Вот уже вторую неделю Морозов жил в типографии: так оказалось и дешевле, и уютнее. Первое время он жил в гостинице «Дю Нор», а потом, когда закончились деньги, по квартирам русских эмигрантов. Провёл две или три ночи у самого Петра Ткачёва, главного заграничного идеолога террора, а в жизни – истинного джентльмена, обременённого семьёй и семейными заботами.

Но жить по чужим квартирам и питаться за счёт хозяев – нет, Морозову это было не по душе. Перестал он ходить и в эмигрантское кафе «Грессо», где с утра до ночи заседали эмигранты-революционеры. Уже после второго сидения в кафе у Морозова разболелась голова от пустопорожней болтовни и дрянного вина (хорошего вина нигде не работавшие эмигранты не могли себе позволить).

Вспомнилась смешная сцена. Старый эмигрант-народник Жуковский после третьего стакана произнёс пламенную речь о необходимости народного восстания в России. И, между прочим, сказал:

– Когда восстание произойдёт, я тотчас же поеду в Россию. Знаете, для чего? Возьму револьвер и пойду по улицам. И каждому встречному буду приказывать, чтобы показал ладони!

– Это зачем? – удивился Морозов.

– А вот! – с торжеством отозвался Жуковский. – Если на ладонях мозоли, значит, наш человек, рабочий или мастеровой! А если мозолей нет – au mur!

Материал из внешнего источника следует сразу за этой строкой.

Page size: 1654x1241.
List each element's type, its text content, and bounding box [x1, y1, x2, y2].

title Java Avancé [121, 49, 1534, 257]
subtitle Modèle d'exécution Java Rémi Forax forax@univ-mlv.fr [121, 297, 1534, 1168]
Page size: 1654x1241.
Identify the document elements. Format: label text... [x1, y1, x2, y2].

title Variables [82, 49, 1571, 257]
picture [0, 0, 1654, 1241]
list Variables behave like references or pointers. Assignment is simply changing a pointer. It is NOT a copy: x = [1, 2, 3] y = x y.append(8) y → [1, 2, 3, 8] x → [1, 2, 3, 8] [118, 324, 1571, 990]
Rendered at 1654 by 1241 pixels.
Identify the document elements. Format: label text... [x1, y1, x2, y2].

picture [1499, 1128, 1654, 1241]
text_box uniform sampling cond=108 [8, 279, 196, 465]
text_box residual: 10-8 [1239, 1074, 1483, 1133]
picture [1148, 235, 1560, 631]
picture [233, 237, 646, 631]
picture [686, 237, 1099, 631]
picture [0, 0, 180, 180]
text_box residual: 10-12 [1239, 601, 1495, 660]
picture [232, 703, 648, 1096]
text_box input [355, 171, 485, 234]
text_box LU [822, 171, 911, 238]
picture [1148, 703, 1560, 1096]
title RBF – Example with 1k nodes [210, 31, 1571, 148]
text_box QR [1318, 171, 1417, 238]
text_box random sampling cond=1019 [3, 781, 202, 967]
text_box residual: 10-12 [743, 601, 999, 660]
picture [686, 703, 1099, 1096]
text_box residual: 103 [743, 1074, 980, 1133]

К стенке!

Видимо, это была одна из любимых его идей, поскольку остальные не слушали: перешёптывались, чокались стаканами по-русски, выпивали.

Но Морозов решил, что эта идея никуда не годится, и решил возразить.

– Ну, а как же интеллигенция? Учёные или литераторы, например? – спросил он.

– Ага! – словно ожидал этого вопроса Жуковский, и даже зажмурился от удовольствия. – Интеллигенция тоже должна работать! А книжки сочинять или, скажем, опыты на собаках ставить можно и в свободное время!

И он с победным видом оглядел присутствующих. Все невольно притихли. И в этой тишине Морозов вдруг уронил:

– А что, Жуковский, покажите-ка ваши ладони…

Стало ещё тише. Кто-то прыснул, сдерживая смех. Жуковский внезапно покраснел, потом побледнел…

Неизвестно, чем бы закончилась затянувшаяся пауза, если бы Саблин вдруг не захохотал во всё горло.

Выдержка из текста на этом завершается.